» **Page excerpt**:
*** Begin section ***

Pursuant to Rule 204A-1 under the Advisers Act, HCA has adopted a Code of Ethics (the
“Code”) which sets forth standards of business and personal conduct for all HCA employees, and
addresses conflicts of interest that may arise from personal trading by employees or gifts and
entertainment received or provided by employees. The Code sets forth, among other things,
standards for the purpose of deterring wrongdoing and promoting: (i) honest and ethical
reporting; (ii) full, fair, accurate, timely, and understandable disclosure in reports and documents;
(iii) compliance with applicable laws, rules, and regulations; (iv) prompt internal reporting of
violations of the Code; and (v) accountability for adherence to the Code. Clients or potential
clients may obtain a copy of the Code free of charge by writing to HCA’s Chief Compliance
Officer at the address on the cover page of this Brochure.
As discussed in Item 10, qualifying personnel of the non-U.S affiliates discussed in Item 4 are
treated as “access persons” by HCA within the meaning of Rule 204A-1 under the Advisers Act,
and are subjected to HCA’s Code of Ethics.
Interest in Client Transactions Clients of HCA and its affiliates (such persons, the “Other Hillhouse Investors”) may hold
investments similar to or the same as those made or proposed to be made by other of HCA’s
clients. Investments held by Other Hillhouse Investors may be in the same or similar securities
as those held by HCA’s other clients, but acquired at different times, at lower or higher prices or
valuations, and on different terms than those upon which HCA’s clients acquire an investment.
The different prices paid for, or terms of, securities held by the Other Hillhouse Investors may
create conflicts of interest. HCA has adopted an aggregation and allocation policy to help assure
investment opportunities are recommended or allocated in a fair and equitable manner. As
described more fully in Item 5 under “Fees and Compensation,” HCA takes various factors into
account in making recommendation and allocation decisions.
Please see Item 5, “Fees and Compensation,” and Item 10, “Other Financial Industry Activities
and Affiliations,” above for a discussion of the potential conflict of interest created by allocating
investment opportunities among client accounts and how HCA addresses the potential conflict of
interest.
Personal Trading The Code is designed to assure that the personal securities transactions, activities, and interests
of HCA’s employees do not interfere with their judgment in advising HCA’s clients. HCA
discourages its employees from personal trading due to the conflicts of interest (real and
apparent) that such trading may present. Employees must seek pre-clearance for certain
reportable personal securities transactions and provide post-trading details of all approved
personal trades. Employees also must provide HCA with detailed information regarding their
reportable personal securities holdings, which they must update on a quarterly basis. Although
employees are not prohibited from personal trading, employees are prohibited from short-term
trading or speculation, and employees must present any investment opportunities suitable for any
investment strategy of HCA’s clients to such clients prior to engaging in any transaction related
thereto for personal benefit. To minimize the risk of potential conflicts of interests, employees
and their immediate family members may not, directly or indirectly, make personal trades in any
security, company, asset, or investment product (i) located in or having a substantial business
relation to Asia or (ii) under research, traded in, or contemplated to be traded in by HCA, in each
case without the consent of the Chief Compliance Officer.

*** End section ***

(Stored data)

*** Begin section ***

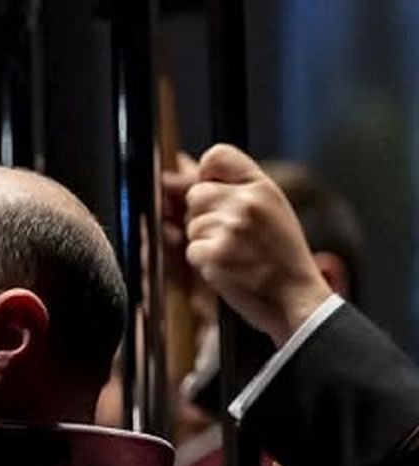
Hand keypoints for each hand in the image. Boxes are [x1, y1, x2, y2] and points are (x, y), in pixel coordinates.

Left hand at [175, 143, 332, 345]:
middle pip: (195, 194)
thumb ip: (234, 188)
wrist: (297, 297)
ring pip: (191, 224)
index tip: (215, 193)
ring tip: (235, 253)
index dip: (206, 174)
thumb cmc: (281, 256)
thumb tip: (179, 168)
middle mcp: (246, 202)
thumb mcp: (271, 210)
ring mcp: (229, 228)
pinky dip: (204, 262)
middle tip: (232, 236)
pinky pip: (191, 250)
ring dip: (205, 241)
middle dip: (204, 216)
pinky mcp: (215, 254)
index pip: (216, 155)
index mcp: (263, 186)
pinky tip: (229, 268)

*** End section ***

» **What you will do**:
1) In the brochure excerpt, what reason is given for HCA discouraging its employees from personal trading?
2) Retype the part of the brochure excerpt starting with "Interest in Client" and going on through "acquire an investment.".

» **Answers for the tasks**:
1) HCA discourages personal trading by its employees because of the conflicts of interest, both real and apparent, that such trading may present.

2)
Interest in Client Transactions Clients of HCA and its affiliates (such persons, the “Other Hillhouse Investors”) may hold
investments similar to or the same as those made or proposed to be made by other of HCA’s
clients. Investments held by Other Hillhouse Investors may be in the same or similar securities
as those held by HCA’s other clients, but acquired at different times, at lower or higher prices or
valuations, and on different terms than those upon which HCA’s clients acquire an investment.